The Campaign for Grade-Level Reading (CGLR) and the U.S. Department of Housing and Urban Development (HUD) are teaming up to boost the reading skills of children who live in public housing.
“Housing is a critical platform for a child’s success and nearly four million low-income children are living in HUD-assisted housing,” according to a HUD press release.
A Memorandum of Understanding between HUD and CGLR will “highlight the work being done in up to 25 Public Housing Agencies” to “improve educational outcomes for children…” In addition, HUD will encourage other housing authorities to join this effort.
“Empowering our children with the basic skills they need to become successful helps them to reach their full potential,” HUD Secretary Julián Castro said in the press release. “There’s no more important mission than to use housing as a platform for success, and we need to make certain that our residents, particularly their children, have every opportunity that education can provide.”
Ralph Smith, CGLR’s managing director, adds, “For children in low-income families, the stakes are even higher and the challenges much greater.
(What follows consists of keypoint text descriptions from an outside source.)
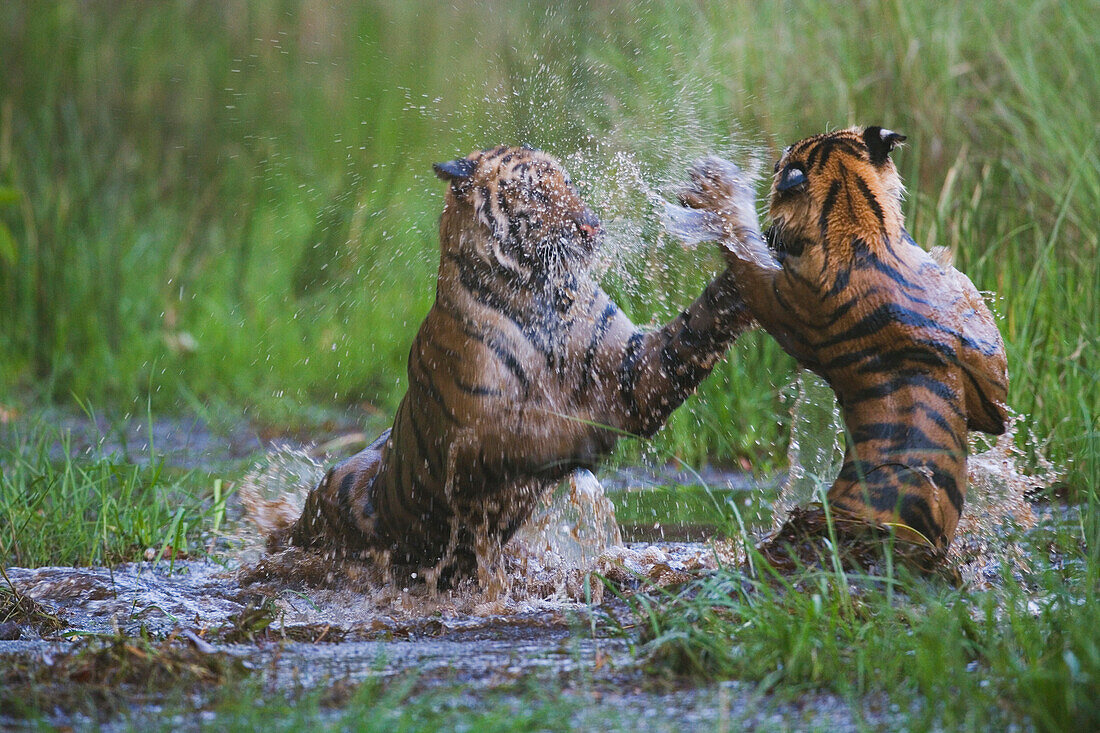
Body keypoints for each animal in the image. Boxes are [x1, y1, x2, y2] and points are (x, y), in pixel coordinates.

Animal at [273, 145, 752, 585]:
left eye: (570, 185)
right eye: (537, 193)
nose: (592, 226)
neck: (540, 294)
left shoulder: (636, 372)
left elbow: (690, 332)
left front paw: (743, 270)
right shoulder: (471, 436)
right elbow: (533, 431)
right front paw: (590, 430)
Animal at [664, 125, 1007, 556]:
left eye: (778, 166)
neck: (859, 219)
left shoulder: (779, 298)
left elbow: (744, 249)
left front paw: (717, 194)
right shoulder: (988, 397)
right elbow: (995, 393)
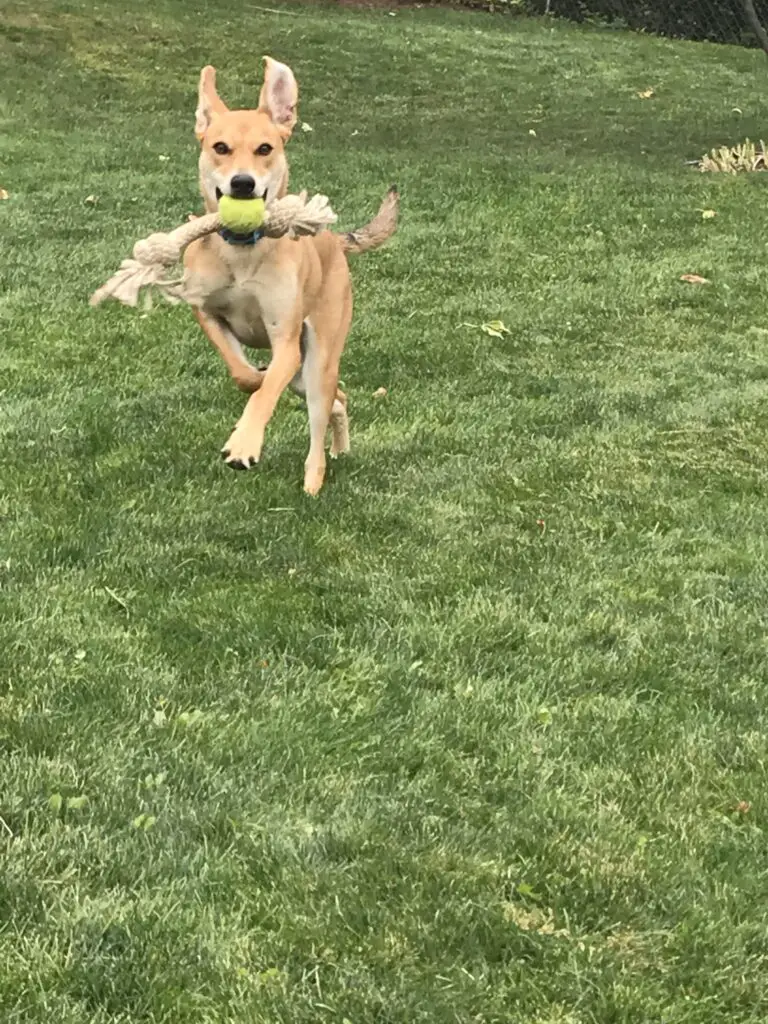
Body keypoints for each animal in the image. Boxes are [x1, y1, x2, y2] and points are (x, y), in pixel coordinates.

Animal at [180, 56, 397, 495]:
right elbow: (243, 375)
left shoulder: (286, 342)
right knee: (339, 399)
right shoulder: (207, 313)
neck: (243, 252)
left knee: (319, 421)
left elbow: (263, 396)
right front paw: (253, 376)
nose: (242, 183)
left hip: (318, 360)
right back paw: (340, 447)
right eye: (220, 147)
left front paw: (244, 443)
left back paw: (313, 482)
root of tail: (332, 239)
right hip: (307, 374)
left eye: (265, 148)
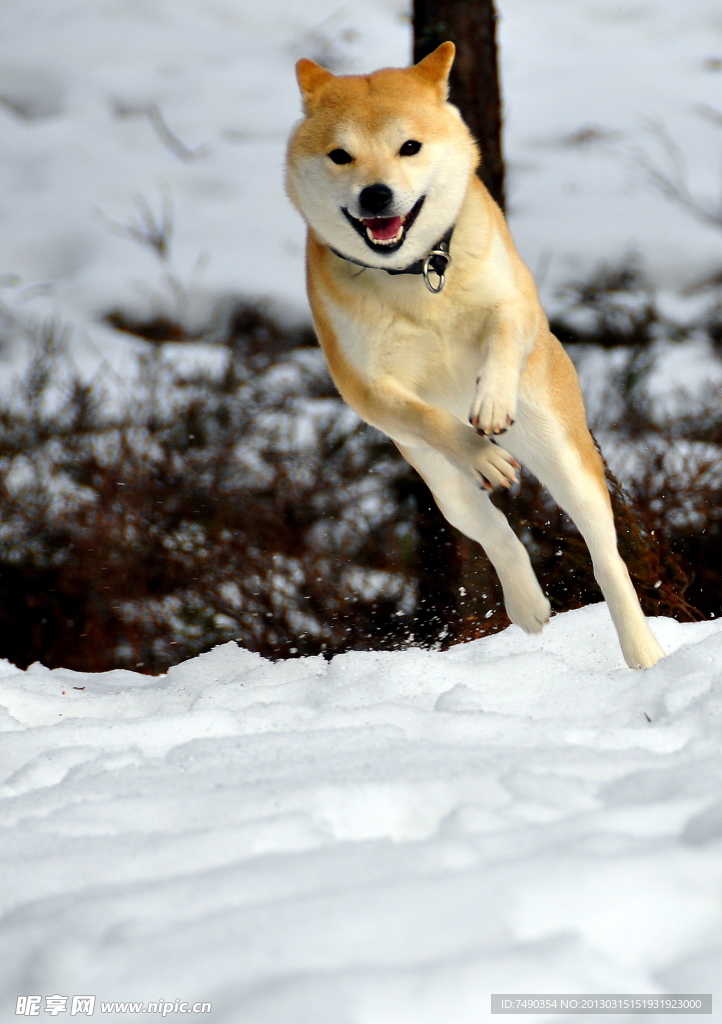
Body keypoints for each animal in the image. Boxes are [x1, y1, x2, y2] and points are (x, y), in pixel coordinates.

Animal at [282, 39, 663, 667]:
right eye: (341, 156)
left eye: (409, 146)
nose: (376, 194)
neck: (416, 273)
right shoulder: (366, 387)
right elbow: (429, 417)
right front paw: (477, 445)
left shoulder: (513, 303)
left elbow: (503, 338)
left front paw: (489, 403)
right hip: (443, 486)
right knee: (493, 530)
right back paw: (528, 603)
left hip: (564, 455)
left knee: (606, 557)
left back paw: (644, 653)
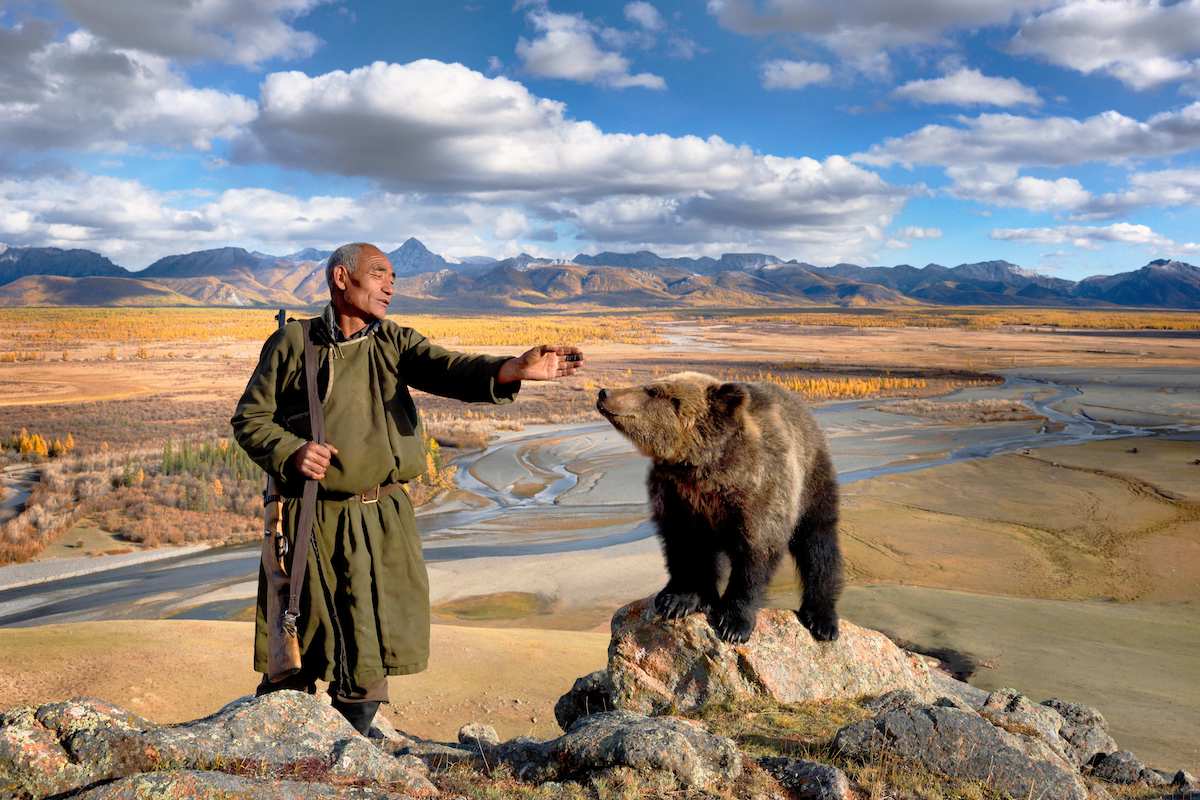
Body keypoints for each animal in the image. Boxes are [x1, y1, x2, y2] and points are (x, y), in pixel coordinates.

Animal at [592, 371, 840, 642]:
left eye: (652, 391)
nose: (604, 392)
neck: (702, 468)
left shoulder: (759, 490)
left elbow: (755, 555)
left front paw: (734, 623)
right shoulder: (677, 495)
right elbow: (683, 546)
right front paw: (678, 599)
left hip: (812, 481)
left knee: (818, 544)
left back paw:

By embracing grade-level reading as an important goal, HUD and Public Housing Authorities are betting that low-income families can break the cycle of intergenerational poverty.”
The announcement is also welcome news for local housing authority administrators, including Steven A. Beauregard, executive director of the New Bedford Housing Authority, who said, “I was very pleased to learn of the partnership between HUD and the Campaign. For over a year now, the New Bedford Housing Authority has been working collaboratively in a city-wide initiative to have all sectors and organizations support young children and their learning. Our after-school and parental engagement programs have been a complete success, and there are many more ways that housing authorities can partner with schools and other organizations to sustain this effort.”